The problem with the modern world is our failure to connect. We no longer see the connection between our desire to eat fresh fruit and vegetables all year round (whether they are in season or not) and the problems this might cause elsewhere in the world, for example, in terms of the pollution created by the aircraft that bring us the fruit and vegetables. The causes and consequences of our behaviours have become so complex that they are incredibly difficult to unravel.
So instead of putting increased pressure on the ever-diminishing countryside by moving there and creating a demand for additional infrastructure, why don't we try to make the cities a little greener?
Further comments on this article
Synesis: I do think that urban paganism must necessarily have two distinct parts.
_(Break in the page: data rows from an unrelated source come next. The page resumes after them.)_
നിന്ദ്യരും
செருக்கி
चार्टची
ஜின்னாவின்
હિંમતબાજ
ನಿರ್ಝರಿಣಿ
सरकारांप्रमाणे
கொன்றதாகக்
The first is about making city life ecologically sound. that is fairly simple, and not necessarily religious in itself, though I do think it is fairly central to what it means to be pagan. The other is engaging with urban spaces in a way that does not read them as intrusions upon nature but as a unique natural environment. Aside from the fact that it is very easy to see the survival of pagan cultures in much of our urban architecture, it is rather interesting to actually think about our environment. Wouldn't Zeus be very much at home in Trafalgar Square? Aphrodite Genetrix in Soho, certainly (I'm fairly sure I've seen her standing in one doorway or another). If Hekate isn't to be found in the crossroads outside the Palace Theatre, or Isis by the Thames, then I know I've been doing something wrong.
There is also an interesting way of using cities as initiatory theatres, interacting with both the people you meet (including drunks and tramps) and the objects you find. A map can easily be built of those places which are important to you, and journeying between them at a set time and using what you find can be quite the profound experience.
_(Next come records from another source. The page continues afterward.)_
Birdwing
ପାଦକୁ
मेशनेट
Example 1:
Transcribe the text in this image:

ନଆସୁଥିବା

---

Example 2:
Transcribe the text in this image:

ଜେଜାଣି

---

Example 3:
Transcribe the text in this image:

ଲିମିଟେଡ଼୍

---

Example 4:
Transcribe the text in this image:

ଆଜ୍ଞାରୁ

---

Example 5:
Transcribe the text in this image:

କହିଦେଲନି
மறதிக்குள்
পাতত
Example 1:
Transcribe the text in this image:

Yvonne: The problem as I see it is that the historical use of the term pagan is problematic, because classical paganisms were not exclusively rural; nor are modern paganisms. We cannot be 100% certain of what the term means, since the etymology is disputed. But as it was originally a derogatory term, meaning "those hicks from the sticks who aren't hip to the happening of Christianity" - which we have subsequently reclaimed as a label for our yearnings for the old gods and for the natural world - it can mean pretty much what you want.
The original point of the article was to have a go at a particularly self-righteous article by a druid, which claimed that you weren't a proper pagan unless you live in the countryside. As the city-dwelling "pagans" (I use inverted commas because the term hadn't been invented yet) of the past were devout followers of their gods, I daresay they'd be quite offended by the notion that they were somehow lacking in their devotions.